Admiral 1/72 Airspeed Oxford Mk. I/II
With the rapid growth of the RAF's Bomber Command throughout the 1930s, the need for a good advanced trainer quickly came to the forefront. The result was the Airspeed Oxford, a solid twin-engined aircraft based on their commercial AS.6 Envoy aircraft. The first prototype flew on June 19, 1937, and well over 8,000 were built by several factories throughout the war.
Admiral's kit of the Airspeed Oxford is typical of short-run Czech kits these days, molded in medium gray plastic, with recessed panel lines and subtle fabric detail. The clear parts are injection-molded, and a small bag of resin details provides additional parts that are best replicated in that medium. The decal sheet provides markings for four aircraft from around the world.
Stepping into the build, the first step is to tackle the interior. As the Oxford was based off an eight-place commercial aircraft, there is quite a bit of space in the cabin. This is filled with a large one-piece floor, with a separate rear bulkhead piece, a center block for over the wing spar, and a cockpit that has a separate instrument panel, separate control columns, and separate rudder pedals. The seats are provided in resin, as are a few other interior details. Even with all this detail, there is still some room for improvement, and those who like going that extra step, you'll have lots of fun with this one.
With the interior together, the rest of the assembly is pretty straightforward. The fuselage halves are a simple right/left split, and there is an option for the upper turret (although all four marking options do not have the turret). The windows and canopy will provide the only real challenge in building up the fuselage, as the windows are a press fit and the canopy has thin framing.
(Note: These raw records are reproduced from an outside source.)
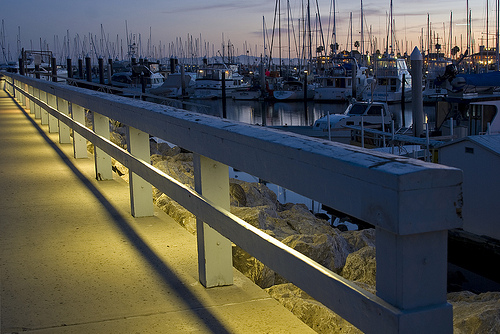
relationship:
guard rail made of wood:
[4, 65, 465, 333] [243, 129, 340, 195]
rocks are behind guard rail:
[229, 173, 357, 297] [4, 65, 465, 333]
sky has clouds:
[5, 4, 496, 53] [255, 7, 385, 46]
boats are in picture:
[52, 48, 493, 224] [3, 4, 498, 333]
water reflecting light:
[190, 96, 338, 127] [234, 104, 268, 125]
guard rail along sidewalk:
[4, 65, 465, 333] [3, 92, 313, 333]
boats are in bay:
[52, 48, 493, 224] [36, 50, 499, 220]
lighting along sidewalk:
[16, 86, 136, 183] [3, 92, 313, 333]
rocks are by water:
[229, 173, 357, 297] [190, 96, 338, 127]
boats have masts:
[52, 48, 493, 224] [27, 7, 491, 64]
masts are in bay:
[27, 7, 491, 64] [36, 50, 499, 220]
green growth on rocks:
[274, 281, 344, 332] [229, 173, 357, 297]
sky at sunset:
[5, 4, 496, 53] [302, 11, 498, 51]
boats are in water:
[52, 48, 493, 224] [190, 96, 338, 127]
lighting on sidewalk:
[16, 86, 136, 183] [3, 92, 313, 333]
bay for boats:
[36, 50, 499, 220] [52, 48, 493, 224]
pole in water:
[208, 69, 239, 129] [190, 96, 338, 127]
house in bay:
[418, 122, 499, 277] [36, 50, 499, 220]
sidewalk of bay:
[3, 92, 313, 333] [36, 50, 499, 220]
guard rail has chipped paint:
[4, 65, 465, 333] [366, 146, 400, 175]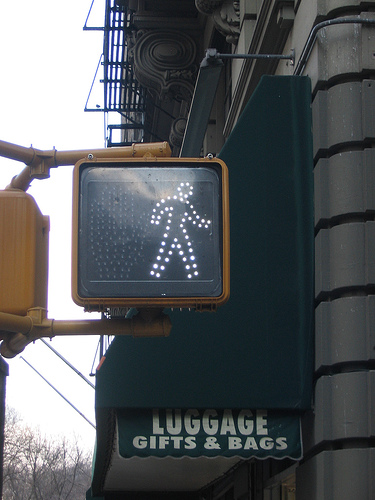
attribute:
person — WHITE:
[146, 178, 214, 287]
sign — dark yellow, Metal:
[68, 150, 234, 308]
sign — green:
[112, 403, 302, 460]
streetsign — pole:
[5, 125, 241, 334]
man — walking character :
[129, 179, 212, 290]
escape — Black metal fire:
[78, 17, 148, 143]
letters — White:
[140, 404, 300, 461]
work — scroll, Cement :
[131, 25, 199, 93]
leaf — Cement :
[217, 7, 248, 24]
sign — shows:
[80, 163, 225, 302]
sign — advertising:
[104, 412, 310, 465]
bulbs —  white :
[145, 183, 217, 281]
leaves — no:
[9, 414, 84, 488]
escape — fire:
[80, 3, 140, 139]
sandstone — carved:
[127, 19, 236, 143]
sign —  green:
[101, 384, 308, 475]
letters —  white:
[129, 411, 304, 470]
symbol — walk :
[155, 166, 208, 289]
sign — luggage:
[121, 416, 307, 463]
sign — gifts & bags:
[132, 434, 292, 453]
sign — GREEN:
[111, 413, 306, 458]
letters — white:
[125, 406, 304, 454]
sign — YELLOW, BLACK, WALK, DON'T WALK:
[4, 132, 225, 328]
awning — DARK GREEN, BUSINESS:
[252, 104, 305, 386]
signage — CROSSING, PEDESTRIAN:
[131, 182, 222, 274]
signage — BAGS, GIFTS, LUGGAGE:
[116, 407, 302, 467]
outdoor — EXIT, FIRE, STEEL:
[80, 9, 135, 135]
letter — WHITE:
[147, 400, 163, 434]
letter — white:
[162, 411, 187, 436]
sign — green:
[117, 407, 312, 463]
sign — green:
[117, 409, 310, 459]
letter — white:
[184, 405, 204, 435]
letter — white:
[198, 407, 225, 437]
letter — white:
[216, 406, 239, 435]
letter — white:
[237, 406, 258, 437]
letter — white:
[253, 406, 271, 436]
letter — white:
[222, 428, 247, 450]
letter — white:
[239, 433, 260, 451]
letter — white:
[258, 432, 273, 451]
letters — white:
[128, 408, 297, 451]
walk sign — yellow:
[68, 147, 235, 305]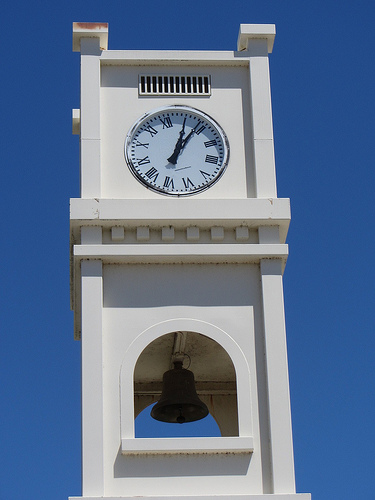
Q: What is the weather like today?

Some careful glue work and masking will be essential here. The horizontal tailplanes are solid right and left pieces, and there are two options for the tailwheel (only one of which is used in this release).
For the wings, these are split into three pieces. The one-piece lower wing incorporates a good piece of the fuselage, so hopefully the seamwork here will be minimal. As this is a short run kit, though, I would highly recommend test fitting often and making all the minor adjustments needed to minimize the amount of filler. The engines are nicely done in resin, and get sandwiched between a two-piece cowling. This can be challenging to keep round, so I would recommend assembling on a wooden dowel or something similar to ensure the shape remains round. The completed cowl then fits onto a one-piece front nacelle section, which then mates up to the wings. A somewhat complicated assembly, but when finished it should look pretty good.
The landing gear is probably the most complicated assembly, as there are lots of variations here depending on versions, as well as the standard British twin strut main gear design. All of these parts will need some careful cleanup as there is a bit of flash present on just about all the strut pieces. Once all those little bits and pieces are together and in place, though, attention can turn to painting.
For colors and markings, this kit comes with several choices that offer something for just about everyone. There is one RAF example, two RAAF examples, and one Belgian example, all finished in different schemes. Starting with the RAF option, this plane is NW-A from No 286 Squadron in 1943. It's camouflaged in Dark Green and Dark Earth over Black, and has Sky codes.
For the Australian options, the first is the boxtop scheme, BM704, from No 1 SFTS in 1943. This plane is also camouflaged in Dark Green and Dark Earth, but has yellow undersurfaces, broad yellow bands around the rear fuselage and outer wings, and yellow cowls. Coupled with the yellow fuselage numbers, this is a colorful scheme. The second RAAF option is for those who felt there wasn't enough yellow on the previous scheme: this one is overall yellow. It is AT508 from No 6 SFTS in October 1944, and has black numbers. The final option is the Belgian choice. This plane is aircraft 016, and it is finished in overall silver, with a broad orange band around the fuselage.
For those interested in adding a bit of back story to their collection of Lancasters and Halifaxes, this is a great little kit of a very popular RAF trainer. My thanks to AZ Model for the review sample.